When the thread executed, the discord api only returned 2 discord servers. This made claptrack believe that every single project in the database, no longer belongs to any servers, and it did what it’s supposed to do. It deleted the data. In a matter of 2 seconds, I watched in horror as the console filled with “Deleted from database” messages. And just then complete silence. The database was empty.

 

Use the backup krunk… Wrong backup!

You’d think with the amount of data hosted on our servers, we’d have our shit together and have a decent backup system in place.

Well, we did. The problem is, during the backend revamp of Claptrack, the database path was excluded from the backup, since it was now in a new location. An oversight, that almost meant the end of the bot.

 

The only usable backup, was from early May, just days before the new backend was launched. The problem with this backup, is that it was from an SQLite database, with a bit of a different structure to the Postgres database we use now. This meant, we had to manually import data from this backup, into the database.

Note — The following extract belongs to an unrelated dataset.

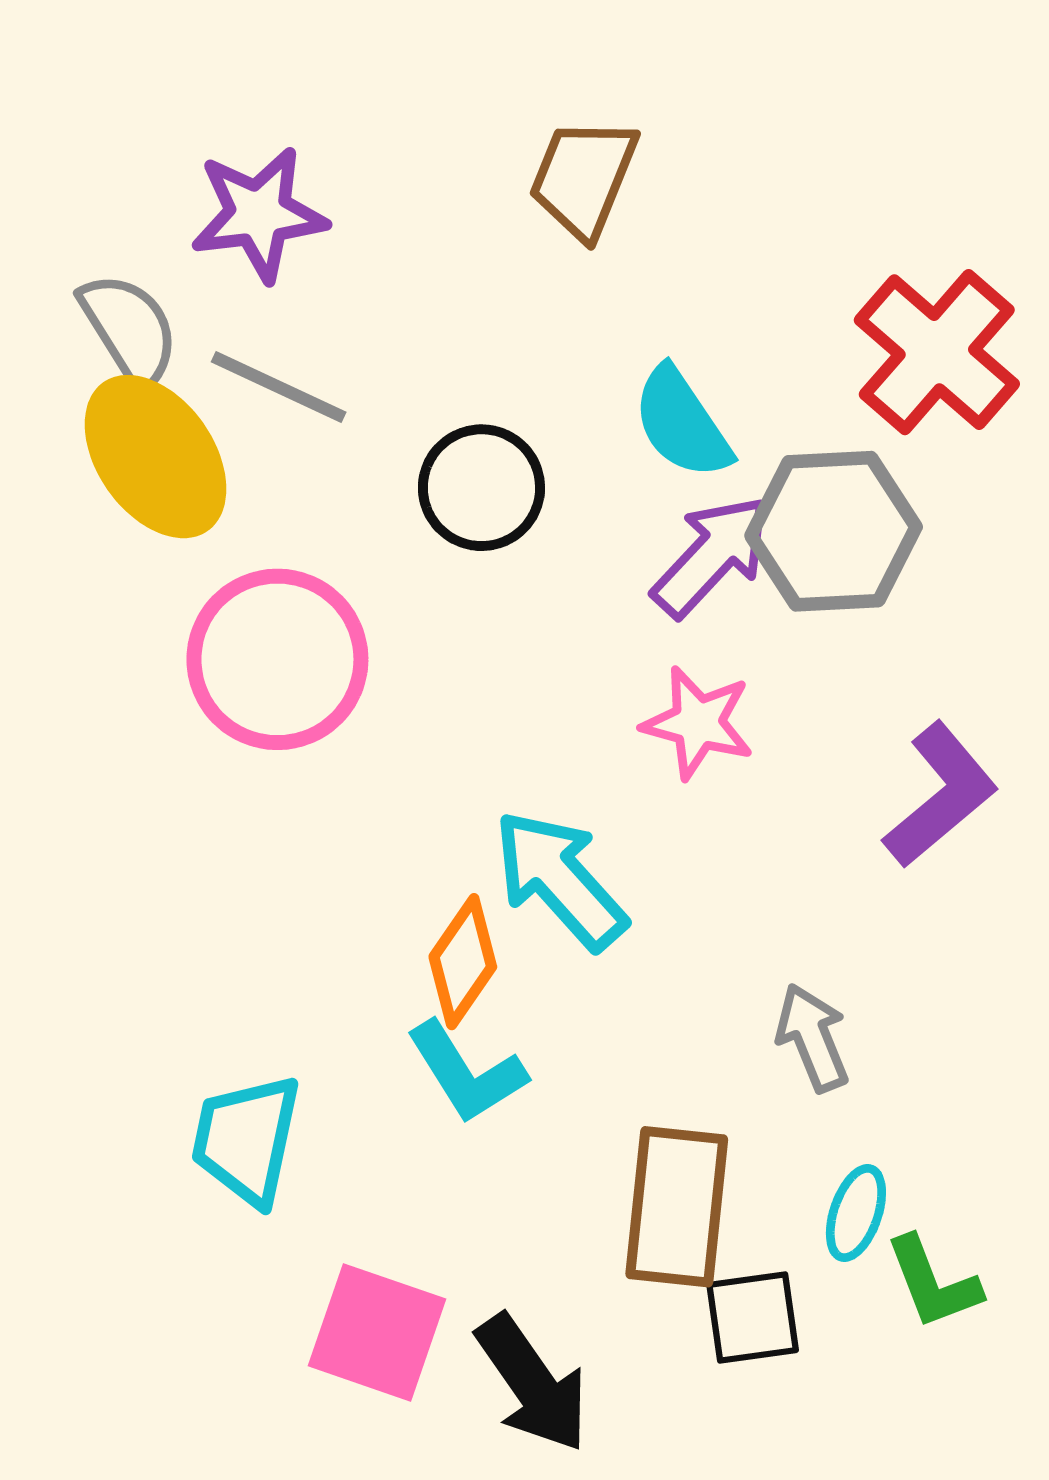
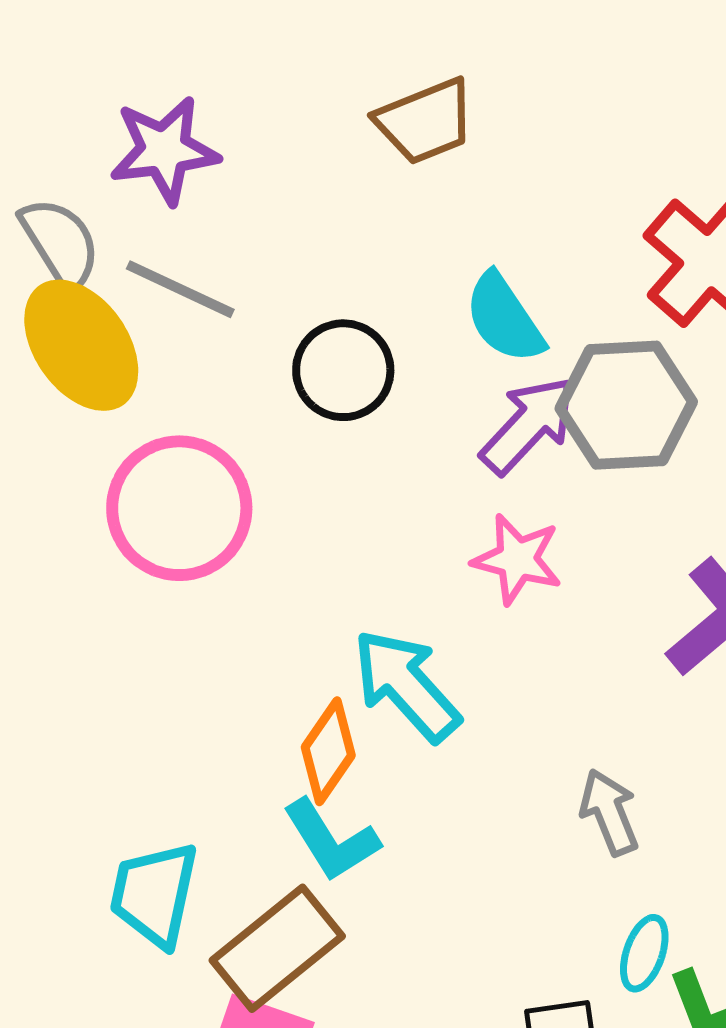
brown trapezoid: (583, 178) -> (425, 121), turned -134
brown rectangle: (677, 1207) -> (277, 948), moved, turned 45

Doing this, we were able to recover about 85% of the data that used to be in the database. Obviously the data in this backup was out of date, as the projects have updated several times after the backup was made.

 

After the backup was restored, the bot was placed into Read-Only mode, to allow the bot to update the database to the correct information, without spamming the living hell out of the discord channels it serves.

 

So what now, my server is missing data. Do you expect me to redo everything myself?

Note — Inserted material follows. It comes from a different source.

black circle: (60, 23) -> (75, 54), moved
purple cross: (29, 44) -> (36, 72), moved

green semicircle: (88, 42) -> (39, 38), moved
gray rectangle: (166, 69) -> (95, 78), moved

No we don’t. This whole disaster could’ve been averted, if we configured our backup systems correctly.

 

So we have reached out to every server that uses claptrack (where we could find invites to the discords or have contact with the owners). We have already restored about 35 projects this way, and will continue to restore them as users contact us.

 

What are we doing to prevent this from happening again

Well, what we should’ve done in the first place. Configure the damn backups correctly.

 

The claptrack database container is now included in the backup, and has already been backed up off-site, at the time of writing. We have also set up a secondary, replicating database. This means, that there are two, usable copies of the database, aside from the main one.

 

These backups take place every 24 hours, and are stored for 7 days. So if something like this should ever happen again, which it shouldn’t, the effect won’t be as severe.

 

Additionally, the cleanup thread has been patched to never run if discord returns a list of servers smaller than 50. The bot is currently used by 57 servers, so 50 is a safe threshold for now.

In the coming days, we’ll also be implementing a temporary file storage, that stores a list of all new projects and settings during the 24 hours that the backups do not run. This will allow us to always have up-to-date copies of the data that should be in the database.

 

Closing words

This has by far been the worst day for us here at FDD, and the worst “disaster” to ever strike Claptrack. We’ve learned from our mistakes, and will continue to work with users to get their data fully restored. As of the time this document is published, the bot will be back to full operation.

 

We apologize for any inconvenience this event may have caused you, and we are working hard to improve both Claptrack and the infrastructure behind it.